Grover's Algorithm / Search

Grover’s Algorithm for Efficient Search applies when you have a function which returns "True" for one of its possible inputs, and "False" for all the other inputs.  The algorithm is designed to find the one input that returns "True".

What the algorithm really does is it searches through the input of the function until it finds that single input that causes the function to return true.

So, how does the algorithm work?  Grover's algorithm consists of three main steps: 1) state preparation, 2) the oracle, and 3) the diffusion operator.

Before starting, the location of the marked item is unknown. 

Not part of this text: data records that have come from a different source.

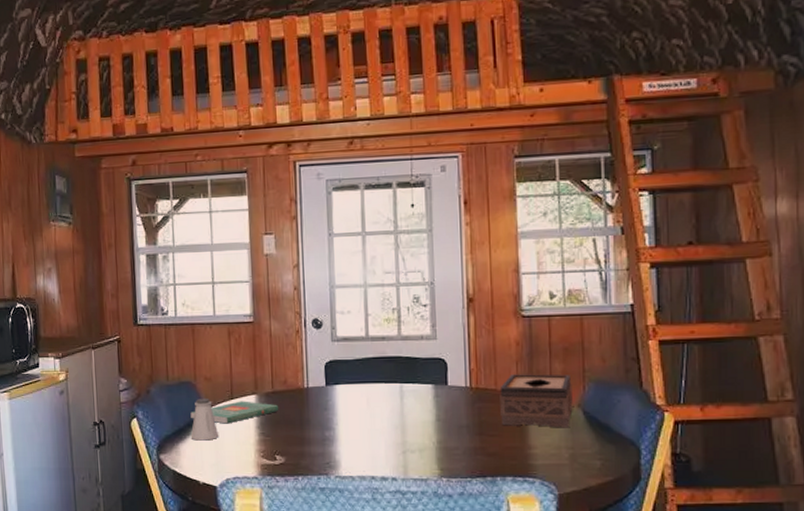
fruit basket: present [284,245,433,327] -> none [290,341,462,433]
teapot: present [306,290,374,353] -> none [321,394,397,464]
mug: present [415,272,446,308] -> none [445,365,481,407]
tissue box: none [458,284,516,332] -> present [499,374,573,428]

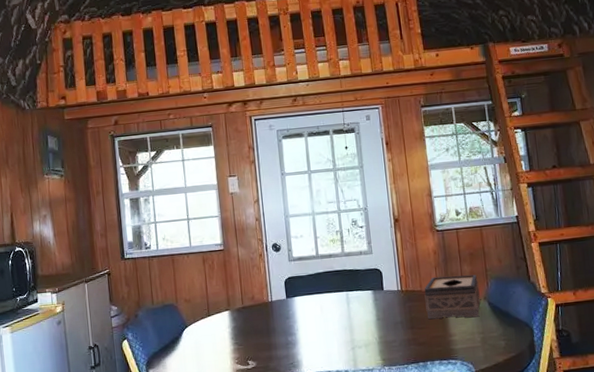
saltshaker: present [190,399,219,441] -> none [175,317,200,355]
book: present [190,401,279,424] -> none [174,316,249,338]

In the first step, the search space is created.  This search space consists of all the possible cases. Since any guess is as good as any other guess, the locations can be expressed in terms of a uniform superposition.  Note: if there are 3 qubits in the system, the list of all possible cases is the states |000> through |111>.  So, with 3 qubits, the size of the available search space or list can be, at most, N = 2³ = 8.

2. Oracle:

In the second step, the oracle marks the correct answer(s). The oracle adds a negative phase to the solution states so it will standout.   So, the oracle is a diagonal matrix with the entry that correspond to the marked item having a negative phase.

3. Diffusion Operator:

In the third step, the diffusion operator magnifies the answers so they stand out and can be measured.